[Records from a data source]
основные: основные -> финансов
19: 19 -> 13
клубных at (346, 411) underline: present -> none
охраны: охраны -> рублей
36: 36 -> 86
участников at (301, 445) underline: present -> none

==

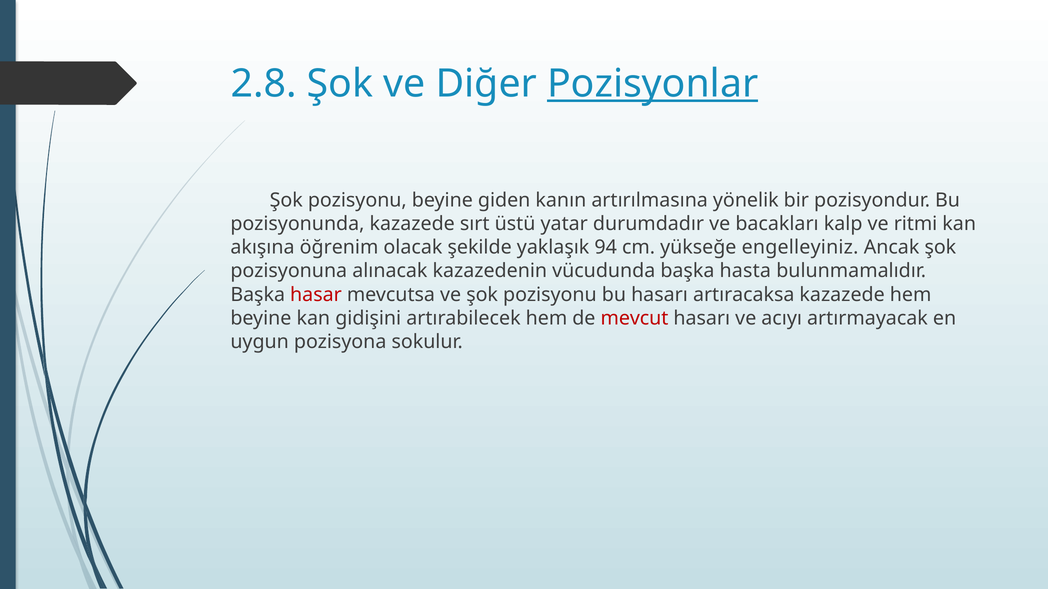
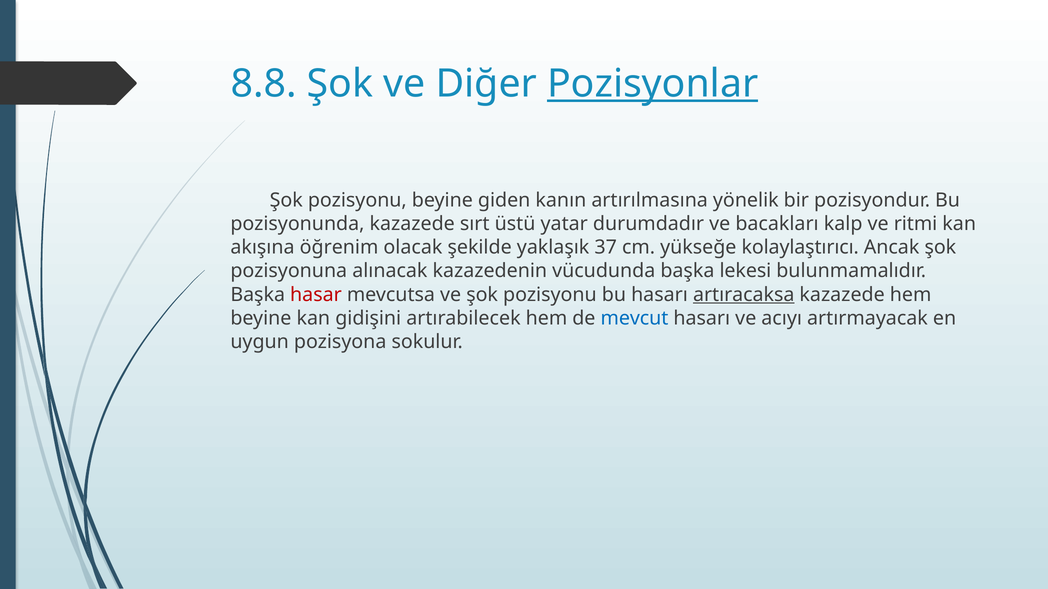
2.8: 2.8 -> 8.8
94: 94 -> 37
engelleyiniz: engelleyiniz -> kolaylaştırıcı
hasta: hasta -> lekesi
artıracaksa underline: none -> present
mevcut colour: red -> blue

*Given request*. Please copy the part of the data that opens with the line containing "основные: основные -> финансов" and closes with the line containing "участников at (301, 445)", switching "underline" to "strikethrough" and keeping everything else the same.

*Task response*.
основные: основные -> финансов
19: 19 -> 13
клубных at (346, 411) strikethrough: present -> none
охраны: охраны -> рублей
36: 36 -> 86
участников at (301, 445) strikethrough: present -> none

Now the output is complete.